Penn Law student Joel Dankwa L’17 is tackling legal issues as a summer intern at the tech company QlikTech Inc. in Radnor, Pennsylvania.

Editor’s Note: Each summer Penn Law students hone their skills through a wide array of private and public sector internships across the country and around the world. Generous financial support and fellowships for international and public interest work enable students to pursue diverse assignments in the United States and abroad. This dispatch from Joel Dankwa L’17 is one in a series of firsthand accounts by Law School students about how their summer employment opportunities are preparing them for their legal careers. Dankwa graduated from Cornell University in 2009 and completed graduate school at Boston University in 2012. He hopes to build his career on both law and his previous academic and work experience.

This summer, I had the opportunity of interning at QlikTech Inc. (or “Qlik”) headquartered in Radnor, Pennsylvania. After several weeks, I have found my interests expand to a range of topics I never considered before law school.

My academic and professional background is in health care and the life sciences. Before law school, I was a policy analyst at a state agency, examining a range of consumer issues in health care. I worked with a team of analysts and attorneys responsible for navigating changes in state and federal regulations.

At the time, my greatest challenge was to become familiar with and explore both consumer concerns and useful solutions to issues in the health care marketplace. My encounter with a vast range of legal issues peaked my interest in the law’s impact on health care and in law school. I entered Penn Law aiming to focus my interests toward areas I had previously encountered during work.

However, a year of courses revealed other interests, and further revealed that what I considered focus might actually limit exposure to a range of other options. I decided to look toward new practice areas, and directed my summer internship search to both new and familiar industries, ultimately choosing one that was unfamiliar to me — tech and software.

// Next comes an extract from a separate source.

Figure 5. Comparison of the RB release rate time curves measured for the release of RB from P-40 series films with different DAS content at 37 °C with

Serendipity orchestrated the chance encounter that led to my internship with Qlik. I ran into a friend I had not seen in a while, and she told me about the Summer Diversity Program offered through the Greater Philadelphia Association of Corporate Counsel (GPACC). GPACC’s program provides first- and second-year law students the opportunity to gain in-house legal experience with a number of great local and international organizations in the Philadelphia-Delaware Valley region. I find my internship experience serendipitous, as I could not have been matched with a better organization.

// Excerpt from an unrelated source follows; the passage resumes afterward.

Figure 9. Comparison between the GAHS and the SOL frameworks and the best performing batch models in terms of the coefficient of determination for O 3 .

The environment at Qlik is collegial, and because it is a technology and software company, it is also very animated and rapidly growing. Attorneys and individuals in other departments are approachable, clear, and collaborative. Within a week of starting my internship, attorneys at Qlik provided opportunities to engage with customers, review confidentiality and non-disclosure agreements, become familiar with legal issues that come in tandem with licensing intellectual property, negotiate agreement terms, and craft timelines delineating obligations that emerge from recent acquisitions.

Throughout this summer, concepts from first year classes have become reality, manifesting themselves as tools for problem solving. Tort law has sharpened my ability to sift through terms that may expose parties to liability. Contract law is routine in the work I do, as Qlik builds new business relationships. Also, civil procedure is crucial in determining governing law and venue for agreements with both domestic and international entities.

My experience at Qlik has been eye-opening, and now presents a new challenge — that is, finding a niche despite a range of new career interests. Looking forward, I hope to use the remainder of my law school career to explore the issues that impact businesses like Qlik — such as intellectual property transactions, privacy and data security, and licensing. I aim to use this summer and the remainder of law school to marry new interests with my background in health care, as well as gain skills that will allow me to assist rapidly changing entities and provide reliable solutions for the problems they encounter.